Nemo were beaten All-Ireland finalists in 2008 against St Vincent's and, in total, have 18 county titles, 14 Munster club championships and seven All-Ireland club wins on their honours roll. Crokes have seven Kerry championships dating back to 1901, three Munster club championships and one All-Ireland club victory (1992) to their credit.
However, tradition and the weight of history has no bearing on tomorrow's match, although Brosnan does admit Nemo have an impressive record.
"Nemo are very formidable opposition. They have the record, they have the medals. My wife is first cousin with two of the team, Peter and William Morgan. I remember I was above in their house the Monday after they won the County final in Cork and I looked at a picture on one of the walls, and it was of the first County championship wins by Nemo in 1972.
"To think that a club has gone and won 18 county championships in 38 years in Cork just shows the record they've had over that time.
"Nemo have been the benchmark really, but having said that, we've confidence in our own team. We feel if we go out and play well, it will take a good team to beat us. There's no doubt Nemo are a good side, but we're a decent team as well," affirms Brosnan.
Nicely stated. Any team that has gone unbeaten since last June after a poor start to the county campaign, and which qualifies for the Munster final, is certainly a 'decent' side.
And when you consider that Colm 'Gooch' Cooper is in the attack, there's another reason for confidence.
However, Crokes are certainly not a one-man band, as Cooper would readily admit, and the strong pride in the club is a factor that has gelled the Killarney players into a strong and focused unit.
"It's not all about the Gooch.

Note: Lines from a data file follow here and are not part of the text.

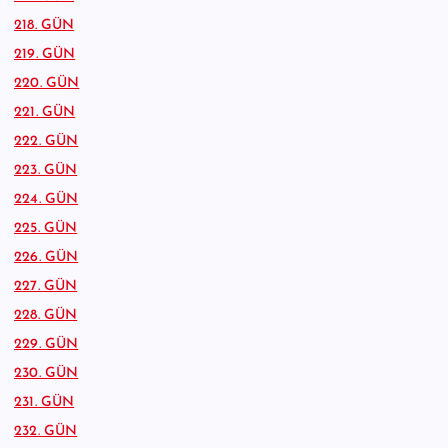
218. GÜN
219. GÜN
220. GÜN
221. GÜN
222. GÜN
223. GÜN
224. GÜN
225. GÜN
226. GÜN
227. GÜN
228. GÜN
229. GÜN
230. GÜN
231. GÜN
232. GÜN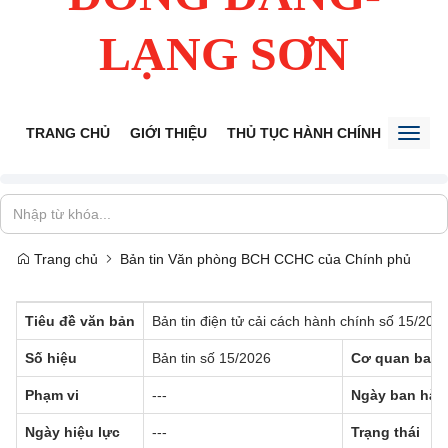
LẠNG SƠN
TRANG CHỦ
GIỚI THIỆU
THỦ TỤC HÀNH CHÍNH
TIẾP 
Toggl
naviga
Trang chủ
Bản tin Văn phòng BCH CCHC của Chính phủ
Tiêu đề văn bản
Bản tin điện tử cải cách hành chính số 15/20
Số hiệu
Bản tin số 15/2026
Cơ quan ban 
Phạm vi
---
Ngày ban hàn
Ngày hiệu lực
---
Trạng thái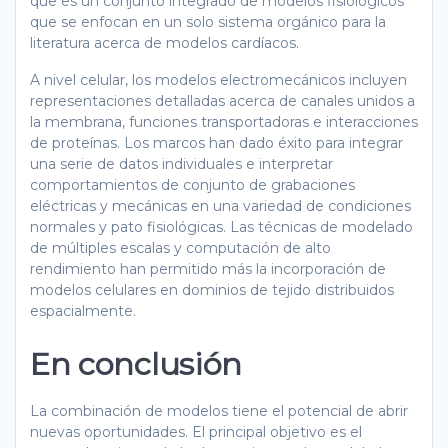
que es un conjunto integrado de modelos fisiológicos
que se enfocan en un solo sistema orgánico para la
literatura acerca de modelos cardíacos.
A nivel celular, los modelos electromecánicos incluyen
representaciones detalladas acerca de canales unidos a
la membrana, funciones transportadoras e interacciones
de proteínas. Los marcos han dado éxito para integrar
una serie de datos individuales e interpretar
comportamientos de conjunto de grabaciones
eléctricas y mecánicas en una variedad de condiciones
normales y pato fisiológicas. Las técnicas de modelado
de múltiples escalas y computación de alto
rendimiento han permitido más la incorporación de
modelos celulares en dominios de tejido distribuidos
espacialmente.
En conclusión
La combinación de modelos tiene el potencial de abrir
nuevas oportunidades. El principal objetivo es el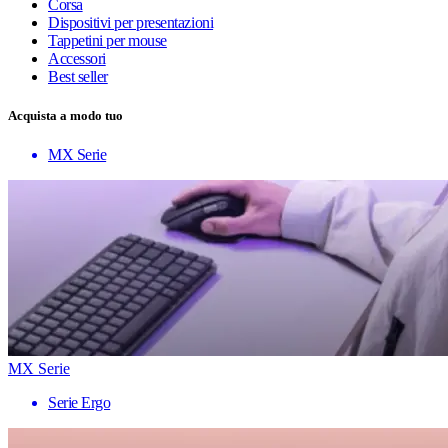
Corsa
Dispositivi per presentazioni
Tappetini per mouse
Accessori
Best seller
Acquista a modo tuo
MX Serie
MX Serie
Serie Ergo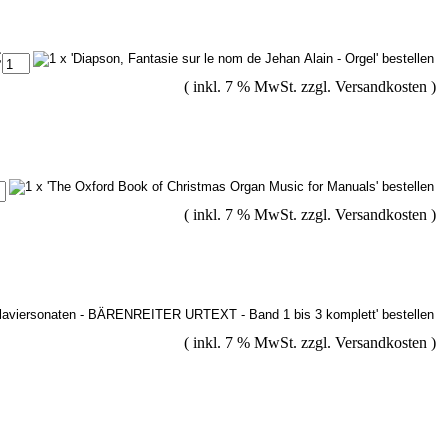
€
( inkl. 7 % MwSt. zzgl.
Versandkosten
)
( inkl. 7 % MwSt. zzgl.
Versandkosten
)
( inkl. 7 % MwSt. zzgl.
Versandkosten
)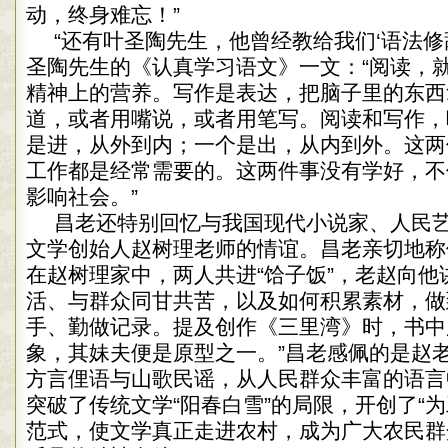
动，终身难忘！”
“还有叶圣陶先生，他曾经教给我们‘语法修
圣陶先生的《认真学习语文》一文：“阅读，
精神上的营养。写作是表达，把脑子里的东西
道，或者用嘴说，或者用笔写。阅读和写作，
是进，从外到内；一个是出，从内到外。这两
工作都是经常需要的。这两件事没有学好，不
影响社会。”
昌老还特别回忆与我国现代小说家、人民艺
文学创始人赵树理老师的情谊。昌老亲切地称他
在赵树理家中，两人共进“饸子饭”，老赵向他
活、与群众同甘共苦，以及如何积累素材，做
手、勤做记录。提及创作《三里湾》时，书中
象，其妹夫便是原型之一。”昌老感佩的是赵
方言俚语与山歌民谣，从人民群众丰富的语言
突破了传统文学“阳春白雪”的局限，开创了“
范式，使文学真正走进农村，成为广大农民群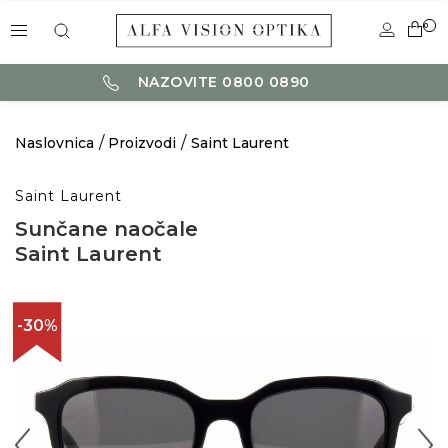
0
NAZOVITE 0800 0890
Naslovnica
Proizvodi
Saint Laurent
Saint Laurent
Sunčane naočale
Saint Laurent
-30%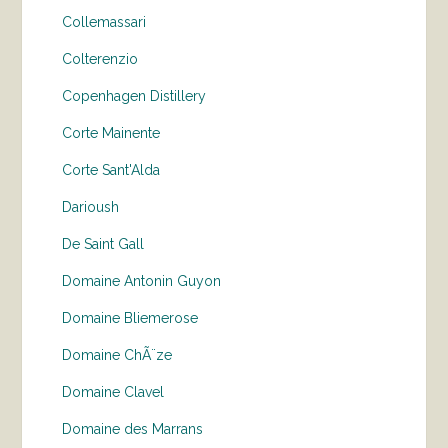
Collemassari
Colterenzio
Copenhagen Distillery
Corte Mainente
Corte Sant'Alda
Darioush
De Saint Gall
Domaine Antonin Guyon
Domaine Bliemerose
Domaine ChÃ¨ze
Domaine Clavel
Domaine des Marrans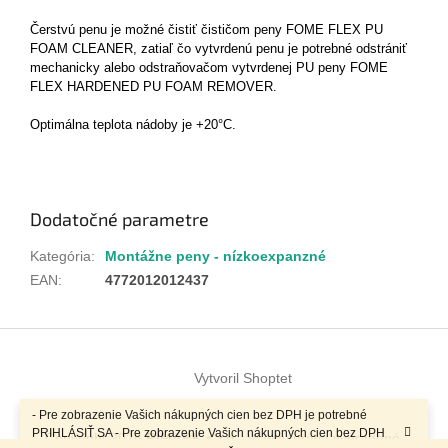
Čerstvú penu je možné čistiť čističom peny FOME FLEX PU
FOAM CLEANER, zatiaľ čo vytvrdenú penu je potrebné odstrániť
mechanicky alebo odstraňovačom vytvrdenej PU peny FOME
FLEX HARDENED PU FOAM REMOVER.
Optimálna teplota nádoby je +20°C.
Dodatočné parametre
Kategória
:
Montážne peny - nízkoexpanzné
EAN
:
4772012012437
Z
á
Vytvoril Shoptet
p
ä
- Pre zobrazenie Vašich nákupných cien bez DPH je potrebné
t
PRIHLÁSIŤ SA - Pre zobrazenie Vašich nákupných cien bez DPH
Copyright 2026
RIMARK s.r.o.
. Všetky práva vyhradené.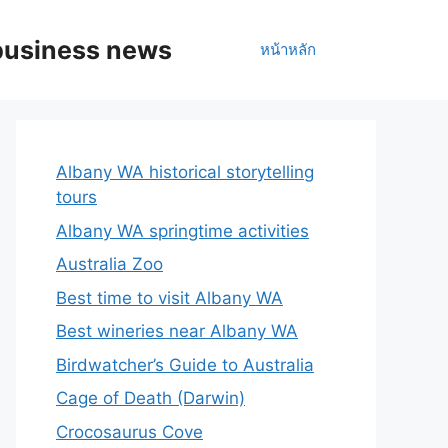
business news
หน้าหลัก
Albany WA historical storytelling
tours
Albany WA springtime activities
Australia Zoo
Best time to visit Albany WA
Best wineries near Albany WA
Birdwatcher’s Guide to Australia
Cage of Death (Darwin)
Crocosaurus Cove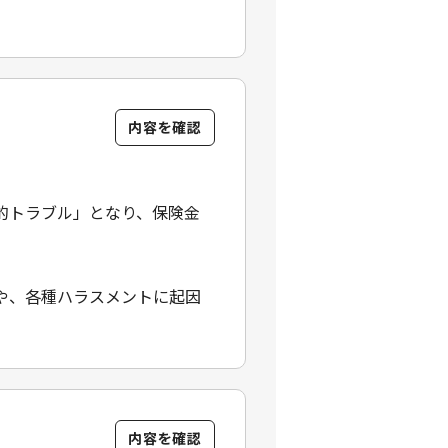
内容を確認
的トラブル」となり、保険金
や、各種ハラスメントに起因
。
内容を確認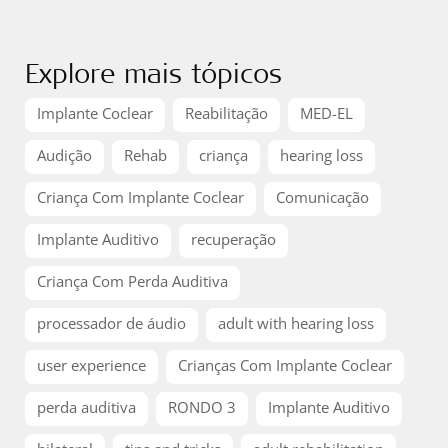
Explore mais tópicos
Implante Coclear
Reabilitação
MED-EL
Audição
Rehab
criança
hearing loss
Criança Com Implante Coclear
Comunicação
Implante Auditivo
recuperação
Criança Com Perda Auditiva
processador de áudio
adult with hearing loss
user experience
Crianças Com Implante Coclear
perda auditiva
RONDO 3
Implante Auditivo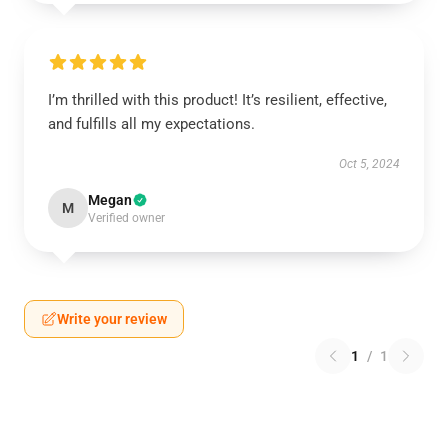
I’m thrilled with this product! It’s resilient, effective,
and fulfills all my expectations.
Oct 5, 2024
Megan
M
Verified owner
Write your review
1
/
1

There are a few other forwards there that are a threat, such as Daithi Casey and Kieran O'Leary, who, if they start on Sunday, are players that I'm sure the Kerry selectors will be looking towards later in the year.
"Form-wise, it's hard to call. Obviously, going into Sunday, no team has had much match practice, so the form- guide really has gone out the window. Before Christmas you could have been picking on form and you could have said this team is playing well, this team isn't playing well.
"It's going to be whoever has trained better in the last three weeks; whoever gets that bit of luck and takes their scores will be the winner," says Brosnan.
Brosnan is only 30, but quit the Kerry side after the 2008 final. In the wake of that defeat to Tyrone, his selection by Pat O'Shea came in for criticism and, combined with work and family commitments, that was the turning point.
A solicitor who works in the family business in Killarney and who has a young family, he has concentrated on club football, but the fire of ambition burns bright. He admitted recently that football with Kerry had become a chore, and being self-employed meant fitting in work around the huge commitment and public scrutiny that came with playing for the Kingdom.
There was also the wish to play decent football for his club.
"I wanted to give Crokes a couple of good seasons while I still had the physical capacity to do so," explains Brosnan. "The old cliche about beginning and ending with the club is true, but too many ex-inter-county players come back to the club when their body is wrecked."
Brosnan's is certainly not wrecked and he is ready to put everything on the line for the cause tomorrow.